What appears to have happened is an alliance was inadvertently formed between cultural progressives who strenuously advocate emphasizing the need for “trigger warnings” and the like for the small minority of people who might want (and/or need) them and right-leaning cultural conservatives for whom exaggerating the political correctness of society benefits their political and professional agenda. Progressives emphasize issues that affect a small, unrepresentative minority, and conservatives jump on those exaggerated controversies, made bigger by social media.

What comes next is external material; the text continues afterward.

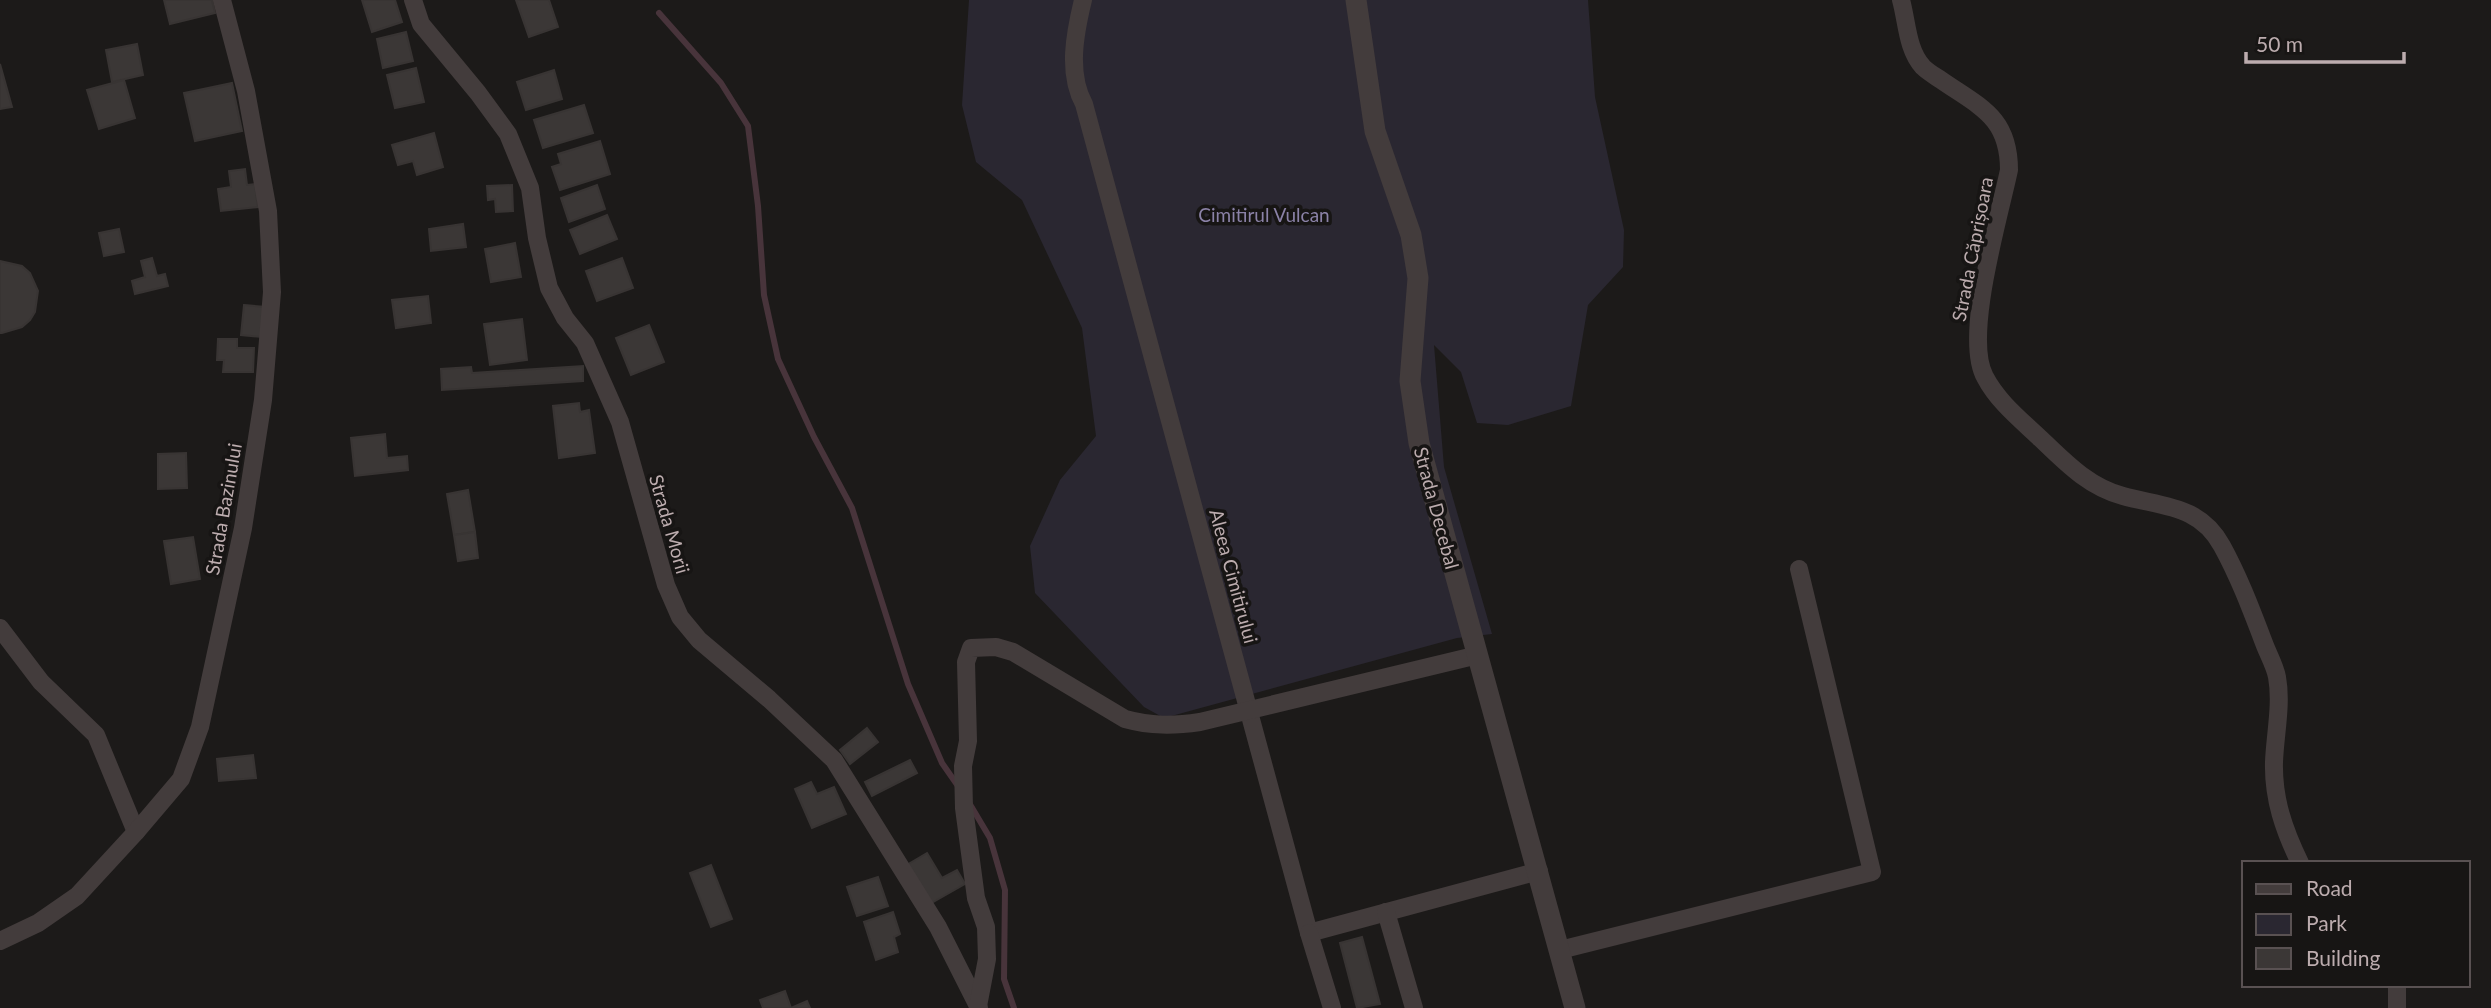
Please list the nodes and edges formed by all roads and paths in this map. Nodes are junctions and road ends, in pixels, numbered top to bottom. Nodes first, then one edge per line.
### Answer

Progressives’ tendency (particularly academic-oriented progressives) to use pseudo-intellectual language like “trigger warnings” and “safe spaces” (or “black bodies” or “intersectional”) also contributes to the perceived problem, when they, like Twitter user Sam did, conflate the very ordinary and non-PC act of warning politely with giving a “trigger warning.” Sam may very well understand what she means by “trigger warning”–but conservatives who describe “trigger warnings” in the National Review don’t know what she means by it. If “trigger warning” just means giving a polite warning, then there is no need to create a new word to describe a concept so trite.